Q: What about the argument that taxing marijuana will provide fiscally strapped cities and states with much-needed revenue?

Humphreys: I am not sympathetic with that argument, either on the values front or on just straight economics. If as a society we’ve decided that if it makes revenue we’re for it, why are we wasting time with cannabis? We should be legalizing child pornography and human trafficking. There’s lots of awful things that raise money, and that doesn’t make them right. The idea that we can make a buck here, and therefore it’s the right thing to do for kids in California … I think that’s morally bankrupt.

I really get tired of these jerks/liars who act like the whole tax revenue argument has been made in a vacuum.
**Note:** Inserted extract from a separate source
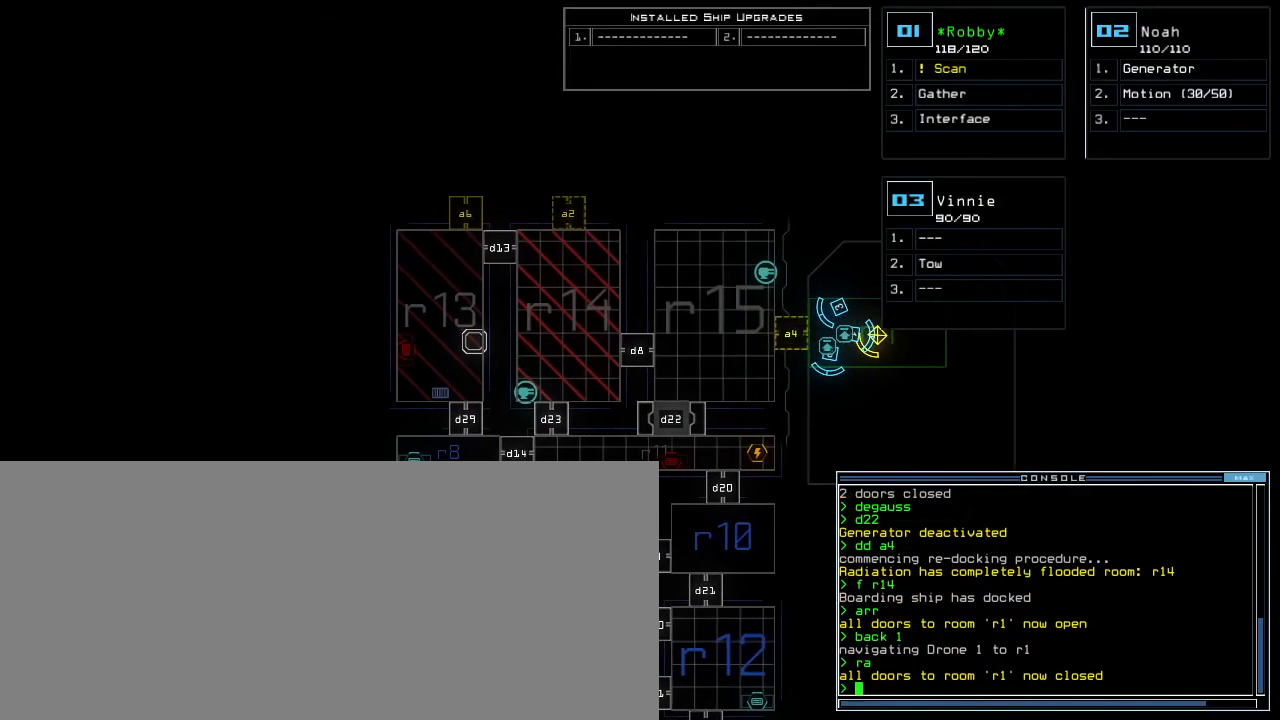
{"keys": ["down"], "events": [[167, "right", "down"], [283, "right", "up"], [333, "down", "down"]]}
Nobody who supports legalization has ever said that tax revenue is the only reason to legalize, and it’s disingenuous to say the least to make that implication. And to compare it to child pornography and human trafficking? Now that’s morally bankrupt. It’s also intellectually dishonest, and seeing a professor make such a statement offends the educator in me.

But then again, he’s being paid to be… disingenuous. According to his bio at Stanford:

He is currently on leave from Stanford while he serves as Senior Policy Advisor at the White House Office of National Drug Control Policy.

Update: It appears now that his bio is out of date. He apparently has returned to Stanford. So that eliminates that excuse.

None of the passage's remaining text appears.